Personal Guaranties: Supreme Court of Tennessee Issues Significant New Opinion

Given the prevalence of form contracts and the reality of the lack of attention sometimes paid to contracts and agreements on the front end by business people, disputes often arise in Tennessee commercial litigation cases about whether someone is personally liable on a contract in addition to their company being liable. In breach of contract cases for failure to pay, whether the owner of the business (or some other party) is also individually liable is very frequently critical.  Any Tennessee business litigation lawyer who has handled even a modicum of cases has run into a situation where, if his or her client cannot collect from an individual guarantor, their client will collect nothing because the company is broke.

The Supreme Court of Tennessee has issued a new opinion which clarifies the liability of individuals in situations where it is alleged that they personally guaranteed the debts of a company. In MLG Enterprises v. Johnson, the plaintiff sued the defendants, a company and its CEO, for breach of contract of a commercial lease.  The commercial lease contained a paragraph which specifically and unequivocally stated that the CEO agreed to be personally liable for all of the obligations of the company under the commercial lease.  Because of the manner in which the lease was signed, there turned out to be a doubt, at least until the case made it to the Supreme Court of Tennessee, about whether that unambiguous language was effective.

The CEO had signed the commercial lease twice. He signed it once on behalf of his company, the “Tenant.”  Directly below the signature line for the Tenant signature, the words “President/CEO” were typewritten. As well, beside the “Tenant” signature line was written the name of the CEO’s company, which was an LLC.

There was another signature line on the lease for the CEO which contained his name and not the company’s. When the CEO signed in that location, right after he signed his name, he wrote the words “for Mobile Master Mfg., LLC,” the company of which he was CEO.

The trial court held that the CEO was not personally liable because he had written in the name of his company which, it reasoned, indicated that he had signed in his representative capacity, and not individually. The Court of Appeals of Tennessee agreed with the trial court.

The Supreme Court reversed the court of appeals. It started its analysis from the principle that, whether the CEO was personally liable, depended on the parties’ intent. It then proceeded to the principles that the intent of the parties in any breach of contract case should be determined from the language which they chose to use in the contract, and that the language of the contract must be viewed as a whole.

Applying those principles, the Supreme Court concluded that, to allow the CEO to avoid liability because he had handwritten that he was signing for the company, would elevate form over substance.

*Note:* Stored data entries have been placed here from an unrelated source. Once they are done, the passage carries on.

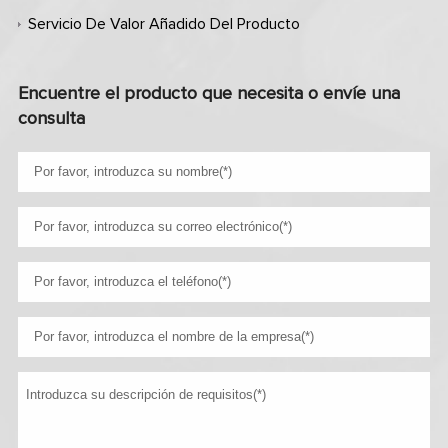
Servicio De Valor Añadido Del Producto
Encuentre el producto que necesita o envíe una
consulta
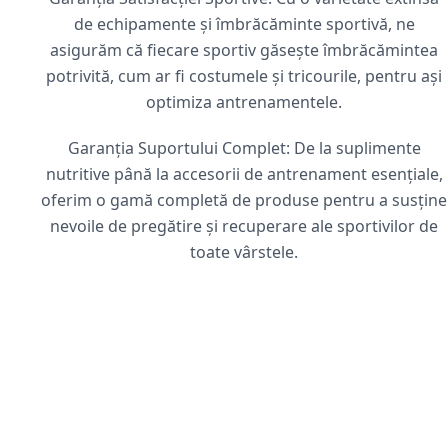
de echipamente și îmbrăcăminte sportivă, ne
asigurăm că fiecare sportiv găsește îmbrăcămintea
potrivită, cum ar fi costumele și tricourile, pentru ași
optimiza antrenamentele.
Garanția Suportului Complet: De la suplimente
nutritive până la accesorii de antrenament esențiale,
oferim o gamă completă de produse pentru a susține
nevoile de pregătire și recuperare ale sportivilor de
toate vârstele.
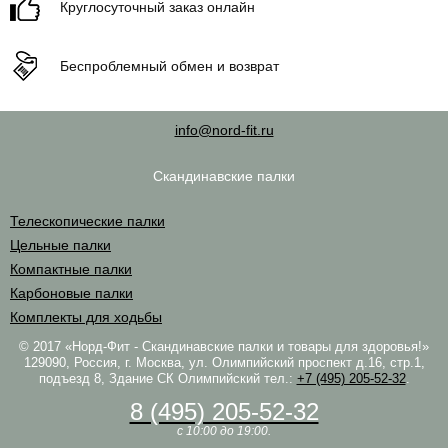
Круглосуточный заказ онлайн
Беспроблемный обмен и возврат
info@nord-fit.ru
Скандинавские палки
Телескопические палки
Цельные палки
Компактные палки
Карбоновые палки
Комплекты для ходьбы
© 2017 «Норд-Фит - Скандинавские палки и товары для здоровья!»
129090, Россия, г. Москва, ул. Олимпийский проспект д.16, стр.1,
подъезд 8, Здание СК Олимпийский
тел.:
+7 (495) 205-52-32
.
8 (495) 205-52-32
c 10:00 до 19:00.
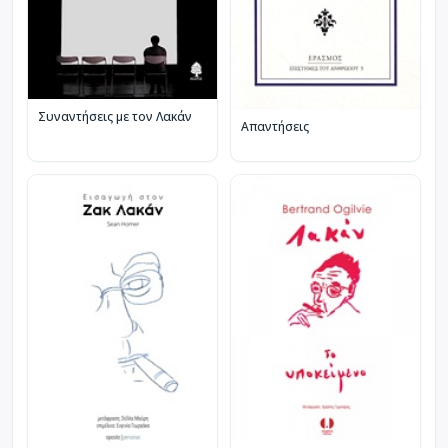
Συναντήσεις με τον Λακάν
Απαντήσεις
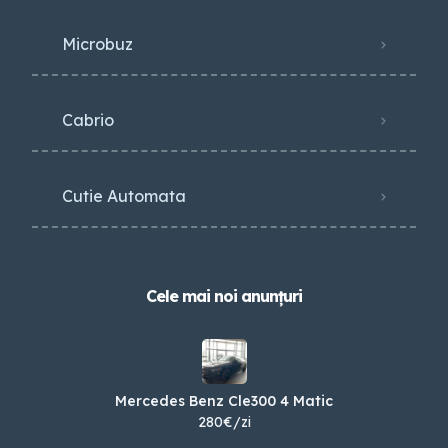
Microbuz
Cabrio
Cutie Automata
Cele mai noi anunțuri
Mercedes Benz Cle300 4 Matic
280€/zi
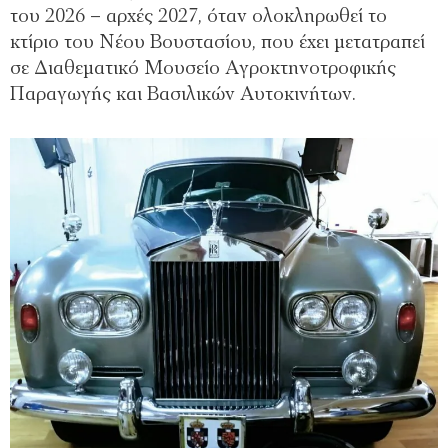
του 2026 – αρχές 2027, όταν ολοκληρωθεί το
κτίριο του Νέου Βουστασίου, που έχει μετατραπεί
σε Διαθεματικό Μουσείο Αγροκτηνοτροφικής
Παραγωγής και Βασιλικών Αυτοκινήτων.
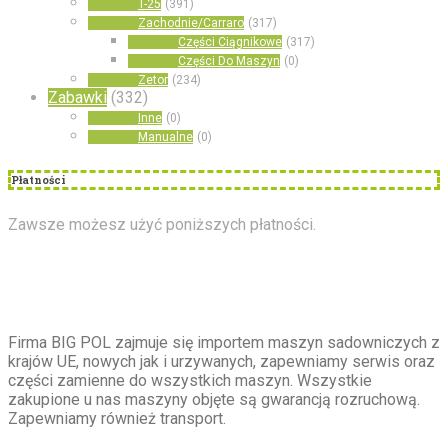
T-25
(391)
Zachodnie/Carraro
(317)
Części Ciągnikowe
(317)
Części Do Maszyn
(0)
Zetor
(234)
Zabawki
(332)
Inne
(0)
Manualne
(0)
Płatności
Zawsze możesz użyć poniższych płatności.
O
nas
Firma BIG POL zajmuje się importem maszyn sadowniczych z
krajów UE, nowych jak i urzywanych, zapewniamy serwis oraz
części zamienne do wszystkich maszyn. Wszystkie
zakupione u nas maszyny objęte są gwarancją rozruchową.
Zapewniamy również transport.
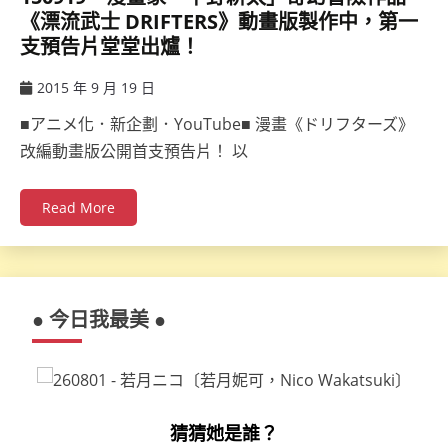
《漂流武士 DRIFTERS》動畫版製作中，第一
支預告片堂堂出爐！
2015 年 9 月 19 日
ccsx
■アニメ化．新企劃．YouTube■ 漫畫《ドリフターズ》
改編動畫版公開首支預告片！ 以
Read More
● 今日我最美 ●
猜猜她是誰？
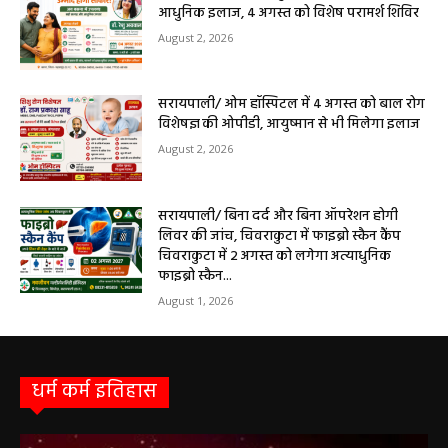
आधुनिक इलाज, 4 अगस्त को विशेष परामर्श शिविर
August 2, 2026
सरायपाली/ ओम हॉस्पिटल में 4 अगस्त को बाल रोग
विशेषज्ञ की ओपीडी, आयुष्मान से भी मिलेगा इलाज
August 2, 2026
सरायपाली/ बिना दर्द और बिना ऑपरेशन होगी
लिवर की जांच, चिवराकुटा में फाइब्रो स्कैन कैंप
चिवराकुटा में 2 अगस्त को लगेगा अत्याधुनिक
फाइब्रो स्कैन...
August 1, 2026
धर्म कर्म इतिहास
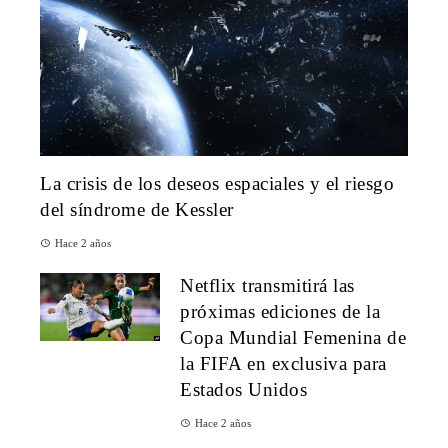
La crisis de los deseos espaciales y el riesgo
del síndrome de Kessler
Hace 2 años
Netflix transmitirá las
próximas ediciones de la
Copa Mundial Femenina de
la FIFA en exclusiva para
Estados Unidos
Hace 2 años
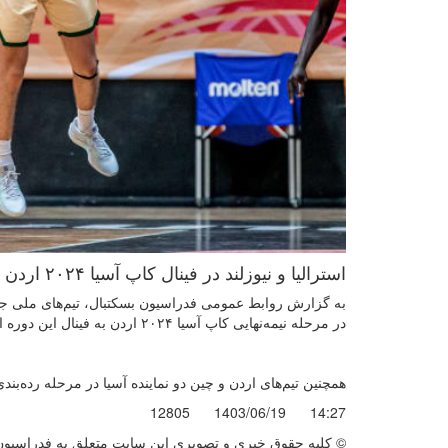
استرالیا و نیوزلند در فینال کاپ آسیا ۲۰۲۴ اردن به رقابت خواهند پرداخت.
به گزارش روابط عمومی فدراسیون بسکتبال، تیم‌های ملی جوانا
در مرحله نیمه‌نهایی کاپ آسیا ۲۰۲۴ اردن به فینال این دوره از رقابت‌ها صعود کردند.
همچنین تیم‌های اردن و چین دو نماینده آسیا در مرحله رده‌ب
12805
1403/06/19
14:27
© کليه حقوق خبری و تصويری اين سايت متعلق به فدراسیون ب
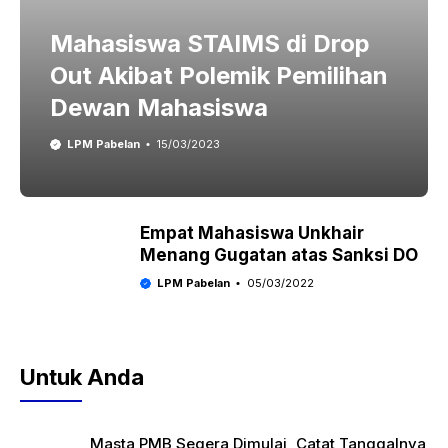
Mahasiswa STAIMS di Drop
Out Akibat Polemik Pemilihan
Dewan Mahasiswa
LPM Pabelan
15/03/2023
Empat Mahasiswa Unkhair
Menang Gugatan atas Sanksi DO
LPM Pabelan
05/03/2022
Untuk Anda
Masta PMB Segera Dimulai, Catat Tanggalnya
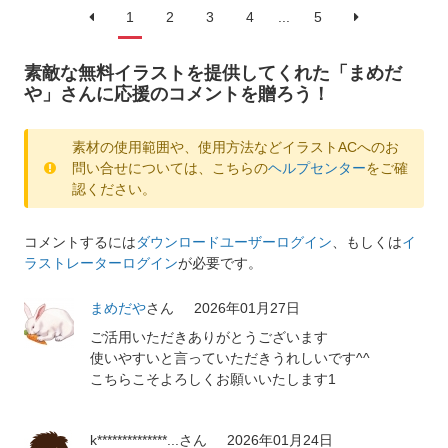
1
2
3
4
...
5
素敵な無料イラストを提供してくれた「まめだ
や」さんに応援のコメントを贈ろう！
素材の使用範囲や、使用方法などイラストACへのお
問い合せについては、こちらの
ヘルプセンター
をご確
認ください。
コメントするには
ダウンロードユーザーログイン
、もしくは
イ
ラストレーターログイン
が必要です。
まめだや
さん
2026年01月27日
ご活用いただきありがとうございます
使いやすいと言っていただきうれしいです^^
こちらこそよろしくお願いいたします1
k**************...
さん
2026年01月24日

It also pointed out that, if the parties did not intend for the CEO to be personally liable, then there was no sense in his signing the lease twice. The company was bound when he signed it the first time.

This opinion will be good for Tennessee commerce and businesses. In the past, individuals have avoided liability by handwriting language by their signatures indicating that they were signing for their company.  They have gotten away with it because deals move fast and because of the misplaced trust of others. This opinion will help put a stop to such situations.  Nevertheless, if you want someone to be individually liable for credit, goods or services which you are extending to their company, you better make sure that they do not fudge on their signature or on other contract language.